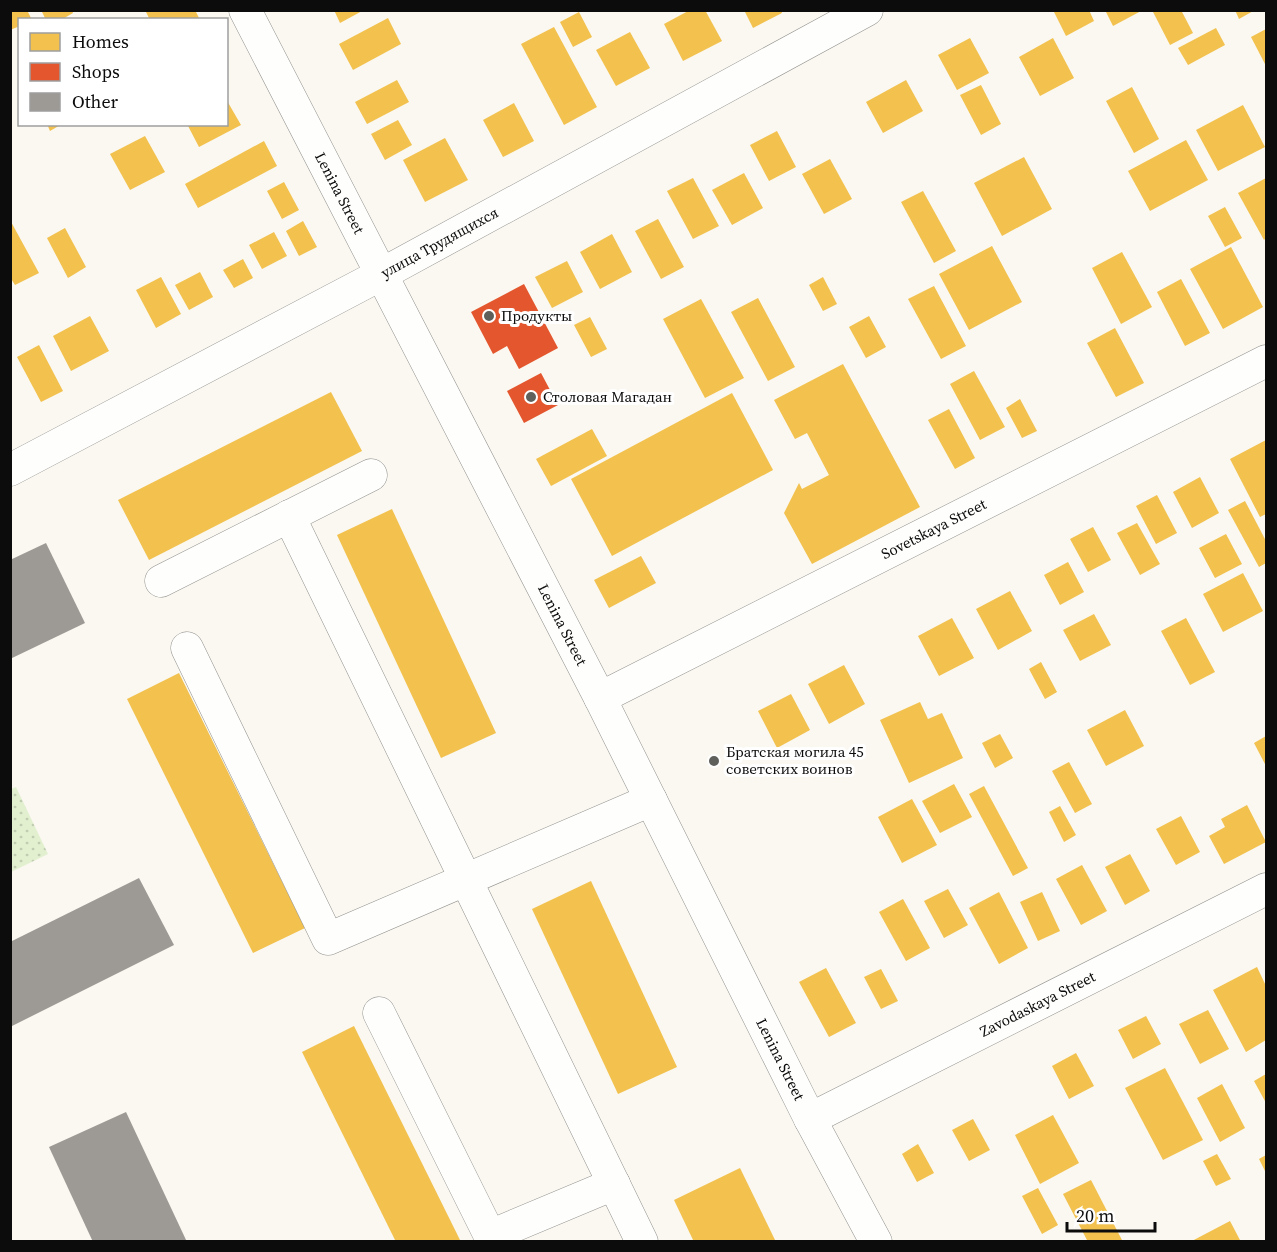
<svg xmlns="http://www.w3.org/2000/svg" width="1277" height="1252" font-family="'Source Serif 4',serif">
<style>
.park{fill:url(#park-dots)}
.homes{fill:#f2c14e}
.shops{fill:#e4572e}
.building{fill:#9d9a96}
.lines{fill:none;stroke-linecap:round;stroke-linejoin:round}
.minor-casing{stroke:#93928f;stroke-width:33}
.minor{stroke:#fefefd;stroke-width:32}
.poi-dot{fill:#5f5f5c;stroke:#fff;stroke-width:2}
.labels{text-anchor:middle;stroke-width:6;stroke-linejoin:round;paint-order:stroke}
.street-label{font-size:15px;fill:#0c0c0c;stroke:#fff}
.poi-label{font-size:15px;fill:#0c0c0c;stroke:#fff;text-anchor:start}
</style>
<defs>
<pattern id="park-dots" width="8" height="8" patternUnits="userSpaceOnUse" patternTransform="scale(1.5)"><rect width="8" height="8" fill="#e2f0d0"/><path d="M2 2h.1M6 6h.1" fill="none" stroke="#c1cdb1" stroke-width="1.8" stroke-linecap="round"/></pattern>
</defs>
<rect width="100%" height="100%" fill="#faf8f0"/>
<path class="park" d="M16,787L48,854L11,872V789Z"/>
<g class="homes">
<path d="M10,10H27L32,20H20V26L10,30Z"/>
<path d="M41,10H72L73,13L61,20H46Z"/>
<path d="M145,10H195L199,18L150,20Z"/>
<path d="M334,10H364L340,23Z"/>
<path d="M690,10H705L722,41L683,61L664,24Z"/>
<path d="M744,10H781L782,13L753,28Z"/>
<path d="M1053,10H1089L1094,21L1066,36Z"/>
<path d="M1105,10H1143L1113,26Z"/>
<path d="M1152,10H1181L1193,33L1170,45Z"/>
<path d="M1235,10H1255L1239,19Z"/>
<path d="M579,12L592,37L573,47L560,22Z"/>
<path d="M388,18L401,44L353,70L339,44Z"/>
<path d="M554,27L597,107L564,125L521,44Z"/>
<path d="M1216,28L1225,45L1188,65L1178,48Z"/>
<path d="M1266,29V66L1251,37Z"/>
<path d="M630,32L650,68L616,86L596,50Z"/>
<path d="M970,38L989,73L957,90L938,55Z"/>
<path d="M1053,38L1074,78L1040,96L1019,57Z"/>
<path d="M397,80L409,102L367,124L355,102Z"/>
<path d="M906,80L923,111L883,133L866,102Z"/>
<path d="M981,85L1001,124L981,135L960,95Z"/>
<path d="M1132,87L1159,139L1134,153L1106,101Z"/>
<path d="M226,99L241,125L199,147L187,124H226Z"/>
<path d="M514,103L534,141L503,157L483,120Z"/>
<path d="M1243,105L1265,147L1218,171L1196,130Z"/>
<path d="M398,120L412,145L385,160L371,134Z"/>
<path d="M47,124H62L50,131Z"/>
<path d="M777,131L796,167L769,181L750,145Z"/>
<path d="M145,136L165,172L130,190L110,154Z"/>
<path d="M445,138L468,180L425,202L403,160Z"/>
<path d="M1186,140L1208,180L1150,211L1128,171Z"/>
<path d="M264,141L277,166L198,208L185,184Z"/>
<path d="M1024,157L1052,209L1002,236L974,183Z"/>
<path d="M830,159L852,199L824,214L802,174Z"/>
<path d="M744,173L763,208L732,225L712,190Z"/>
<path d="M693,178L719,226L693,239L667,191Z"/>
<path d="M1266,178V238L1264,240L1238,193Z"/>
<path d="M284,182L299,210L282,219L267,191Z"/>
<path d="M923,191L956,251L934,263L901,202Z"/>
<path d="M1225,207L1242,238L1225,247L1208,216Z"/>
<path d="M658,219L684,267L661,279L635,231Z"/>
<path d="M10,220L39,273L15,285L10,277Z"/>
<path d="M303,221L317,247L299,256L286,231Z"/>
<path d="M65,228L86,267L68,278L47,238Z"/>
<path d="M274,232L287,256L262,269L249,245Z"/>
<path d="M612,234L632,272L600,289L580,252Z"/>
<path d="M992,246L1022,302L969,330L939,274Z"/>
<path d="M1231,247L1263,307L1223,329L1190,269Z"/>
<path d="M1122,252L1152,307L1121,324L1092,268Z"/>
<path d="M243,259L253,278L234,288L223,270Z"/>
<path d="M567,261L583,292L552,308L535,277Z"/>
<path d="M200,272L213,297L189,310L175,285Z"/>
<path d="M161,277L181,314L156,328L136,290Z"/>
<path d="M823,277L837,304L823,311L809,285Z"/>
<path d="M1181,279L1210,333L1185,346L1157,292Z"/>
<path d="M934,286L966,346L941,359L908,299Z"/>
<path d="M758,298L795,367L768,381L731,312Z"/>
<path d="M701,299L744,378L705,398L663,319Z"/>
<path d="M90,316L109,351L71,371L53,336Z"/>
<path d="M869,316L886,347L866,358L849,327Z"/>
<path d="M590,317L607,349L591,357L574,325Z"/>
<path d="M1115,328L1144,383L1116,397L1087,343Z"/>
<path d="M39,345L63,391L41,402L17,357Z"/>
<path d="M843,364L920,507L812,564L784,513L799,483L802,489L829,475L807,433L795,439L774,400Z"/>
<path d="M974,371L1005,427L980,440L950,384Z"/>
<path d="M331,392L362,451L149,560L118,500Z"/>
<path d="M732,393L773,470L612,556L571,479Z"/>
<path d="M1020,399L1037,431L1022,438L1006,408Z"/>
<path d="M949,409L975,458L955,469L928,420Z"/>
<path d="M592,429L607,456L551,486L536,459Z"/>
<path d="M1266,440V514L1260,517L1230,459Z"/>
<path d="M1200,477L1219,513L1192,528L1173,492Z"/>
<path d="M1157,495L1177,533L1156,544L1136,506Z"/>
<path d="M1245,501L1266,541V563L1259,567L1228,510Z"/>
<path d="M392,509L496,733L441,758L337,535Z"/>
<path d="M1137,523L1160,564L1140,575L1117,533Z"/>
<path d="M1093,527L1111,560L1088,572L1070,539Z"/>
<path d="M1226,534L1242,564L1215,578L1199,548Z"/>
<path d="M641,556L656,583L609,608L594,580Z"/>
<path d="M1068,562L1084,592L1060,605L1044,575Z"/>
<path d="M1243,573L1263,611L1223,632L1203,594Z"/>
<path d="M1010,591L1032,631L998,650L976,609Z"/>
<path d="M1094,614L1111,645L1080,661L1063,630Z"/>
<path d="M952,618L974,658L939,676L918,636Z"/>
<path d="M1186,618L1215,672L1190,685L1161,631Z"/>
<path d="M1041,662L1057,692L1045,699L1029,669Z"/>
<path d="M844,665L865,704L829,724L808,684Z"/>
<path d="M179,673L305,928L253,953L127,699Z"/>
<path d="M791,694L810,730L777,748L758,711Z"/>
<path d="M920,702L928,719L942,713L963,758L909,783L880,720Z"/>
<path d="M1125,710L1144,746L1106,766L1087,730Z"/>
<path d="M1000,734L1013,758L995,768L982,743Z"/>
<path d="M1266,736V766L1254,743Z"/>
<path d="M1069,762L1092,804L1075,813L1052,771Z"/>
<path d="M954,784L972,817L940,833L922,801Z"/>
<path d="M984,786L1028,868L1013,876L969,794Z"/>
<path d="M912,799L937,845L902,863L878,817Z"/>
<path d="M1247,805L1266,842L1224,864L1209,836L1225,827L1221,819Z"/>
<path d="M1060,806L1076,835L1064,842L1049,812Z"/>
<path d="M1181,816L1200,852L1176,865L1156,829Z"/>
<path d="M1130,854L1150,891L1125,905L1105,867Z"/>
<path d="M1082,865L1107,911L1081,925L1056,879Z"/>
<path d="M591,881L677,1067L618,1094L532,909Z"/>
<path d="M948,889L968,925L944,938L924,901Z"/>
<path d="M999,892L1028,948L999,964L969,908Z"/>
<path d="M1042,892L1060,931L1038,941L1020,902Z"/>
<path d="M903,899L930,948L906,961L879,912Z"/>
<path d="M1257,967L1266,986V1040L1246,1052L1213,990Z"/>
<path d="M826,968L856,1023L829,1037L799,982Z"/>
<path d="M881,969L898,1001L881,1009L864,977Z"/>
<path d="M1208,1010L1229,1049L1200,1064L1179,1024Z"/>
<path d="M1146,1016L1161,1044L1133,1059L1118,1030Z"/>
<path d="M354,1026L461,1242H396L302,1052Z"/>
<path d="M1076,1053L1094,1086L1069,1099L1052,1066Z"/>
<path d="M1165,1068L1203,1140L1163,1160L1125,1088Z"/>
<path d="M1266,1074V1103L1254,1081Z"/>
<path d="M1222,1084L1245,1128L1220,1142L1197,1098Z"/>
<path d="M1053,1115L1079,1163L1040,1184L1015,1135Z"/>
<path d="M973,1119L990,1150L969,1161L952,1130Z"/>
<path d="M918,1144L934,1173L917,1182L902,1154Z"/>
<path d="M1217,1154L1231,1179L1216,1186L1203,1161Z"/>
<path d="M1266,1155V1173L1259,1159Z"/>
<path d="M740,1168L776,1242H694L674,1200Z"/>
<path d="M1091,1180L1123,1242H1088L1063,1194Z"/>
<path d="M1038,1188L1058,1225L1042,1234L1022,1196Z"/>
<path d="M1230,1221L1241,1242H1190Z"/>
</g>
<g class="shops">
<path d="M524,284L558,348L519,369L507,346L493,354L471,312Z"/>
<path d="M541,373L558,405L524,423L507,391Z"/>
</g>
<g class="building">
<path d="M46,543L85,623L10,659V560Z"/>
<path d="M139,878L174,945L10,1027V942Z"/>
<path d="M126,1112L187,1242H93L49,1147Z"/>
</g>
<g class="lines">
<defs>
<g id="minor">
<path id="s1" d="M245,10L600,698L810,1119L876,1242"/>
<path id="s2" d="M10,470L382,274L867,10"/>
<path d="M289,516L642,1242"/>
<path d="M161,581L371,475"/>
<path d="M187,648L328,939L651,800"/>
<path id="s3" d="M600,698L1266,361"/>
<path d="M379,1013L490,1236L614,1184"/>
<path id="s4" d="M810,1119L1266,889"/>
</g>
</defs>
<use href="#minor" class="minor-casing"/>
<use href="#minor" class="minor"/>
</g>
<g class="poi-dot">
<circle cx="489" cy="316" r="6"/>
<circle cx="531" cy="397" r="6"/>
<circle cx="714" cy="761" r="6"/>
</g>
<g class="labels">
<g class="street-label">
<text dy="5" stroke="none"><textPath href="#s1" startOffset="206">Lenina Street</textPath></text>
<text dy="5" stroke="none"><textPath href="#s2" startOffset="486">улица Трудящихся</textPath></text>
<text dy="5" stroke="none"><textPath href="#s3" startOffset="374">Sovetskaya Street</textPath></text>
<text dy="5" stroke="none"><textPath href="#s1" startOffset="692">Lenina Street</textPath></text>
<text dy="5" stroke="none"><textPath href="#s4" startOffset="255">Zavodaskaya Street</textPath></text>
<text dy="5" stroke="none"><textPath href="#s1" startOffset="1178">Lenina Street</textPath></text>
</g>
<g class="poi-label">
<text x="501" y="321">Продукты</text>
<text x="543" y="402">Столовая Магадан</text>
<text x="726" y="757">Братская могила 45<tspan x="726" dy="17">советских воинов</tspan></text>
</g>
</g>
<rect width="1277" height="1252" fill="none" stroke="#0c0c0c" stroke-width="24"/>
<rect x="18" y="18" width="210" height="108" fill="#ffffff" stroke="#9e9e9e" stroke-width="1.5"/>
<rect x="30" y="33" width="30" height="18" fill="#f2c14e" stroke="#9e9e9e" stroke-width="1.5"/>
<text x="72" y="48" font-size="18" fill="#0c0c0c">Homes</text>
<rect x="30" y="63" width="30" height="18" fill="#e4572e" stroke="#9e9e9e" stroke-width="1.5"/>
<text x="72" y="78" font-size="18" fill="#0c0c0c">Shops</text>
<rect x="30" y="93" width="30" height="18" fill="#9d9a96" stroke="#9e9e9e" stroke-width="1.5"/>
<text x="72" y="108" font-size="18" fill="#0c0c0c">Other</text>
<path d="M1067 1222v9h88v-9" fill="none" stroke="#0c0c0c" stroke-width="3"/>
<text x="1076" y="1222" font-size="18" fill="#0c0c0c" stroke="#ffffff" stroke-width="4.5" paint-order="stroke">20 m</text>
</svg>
───
_Work to be completed:_
Pull every line containing "linejoin" out of the material and copy it.

_Task result:_
.lines{fill:none;stroke-linecap:round;stroke-linejoin:round}
.labels{text-anchor:middle;stroke-width:6;stroke-linejoin:round;paint-order:stroke}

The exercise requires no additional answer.